In general, the search space even for email addresses is probably too large for me to crack in a few days, but in the context above, where the author's email was already available online (on her website, in SPAM databases, in leaked credential datasets, ...), there is hardly any difference. In any case, if you consider my email address "personally identifiable information", I consider its checksum such information as well.
> In any case, if you consider my email address "personally identifiable information", I consider its checksum such information as well.
I wonder what the odds are on a hash collision from another email address (including abusing + addressing) that genuinely belongs to another person (rather than just exists) and therefore the resulting hash does not uniquely identify a single person.
The 'birthday attack'[0] article covers this pretty well, but if we take the output size of a SHA-1 hash as 160 bits, and assume it's outputs are equally distributed[1], a brute-force approach (equivalent to a non-maliciously generated accidental collision across all addresses ever)
is:
sqrt(2**160 * PI/2) ~= 1.5 x10**24
for there to be a 50% probability of a collision occurring.
(if I understood/got the maths right)
[0] https://en.wikipedia.org/wiki/Birthday_attack
[1] This is the intent of all hash functions, and I don't think there are any fundamental attributes of email addresses that would cause systematic bias in the output
Assume you have 1 billion (10^9) computers, each computer can do 1 billion hashing operations per second. That is 10^18 operations per second combined.
Rounding up, one day has 1 million seconds (10^6), and one year has 1000 (10^3) days. So, we have 10^27 ~= 2^90 operations per year.

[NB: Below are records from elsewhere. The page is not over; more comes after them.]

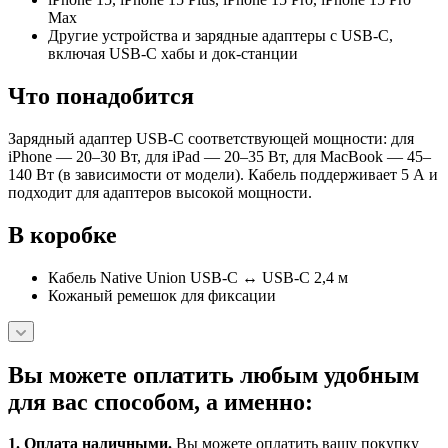
Max
Другие устройства и зарядные адаптеры с USB‑C,
включая USB‑C хабы и док‑станции
Что понадобится
Зарядный адаптер USB‑C соответствующей мощности: для
iPhone — 20–30 Вт, для iPad — 20–35 Вт, для MacBook — 45–
140 Вт (в зависимости от модели). Кабель поддерживает 5 А и
подходит для адаптеров высокой мощности.
В коробке
Кабель Native Union USB‑C ↔ USB‑C 2,4 м
Кожаный ремешок для фиксации
Вы можете оплатить любым удобным
для вас способом, а именно:
1.
Оплата наличными
.
Вы можете оплатить вашу покупку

100 million years is 10^8 ~= 2^27. So, you have 2^117 operations in 100 million years. Geologically, there was an Extinction Event [1] about every 100 million years (e.g. 66, 200 and 251 million years ago). So, having an (unintentional) hash collision in more than 128 bits (assuming a good hash function that has uniformly distributed hash) is less likely than an event happening within the next second that kills 50% of the Earth's species.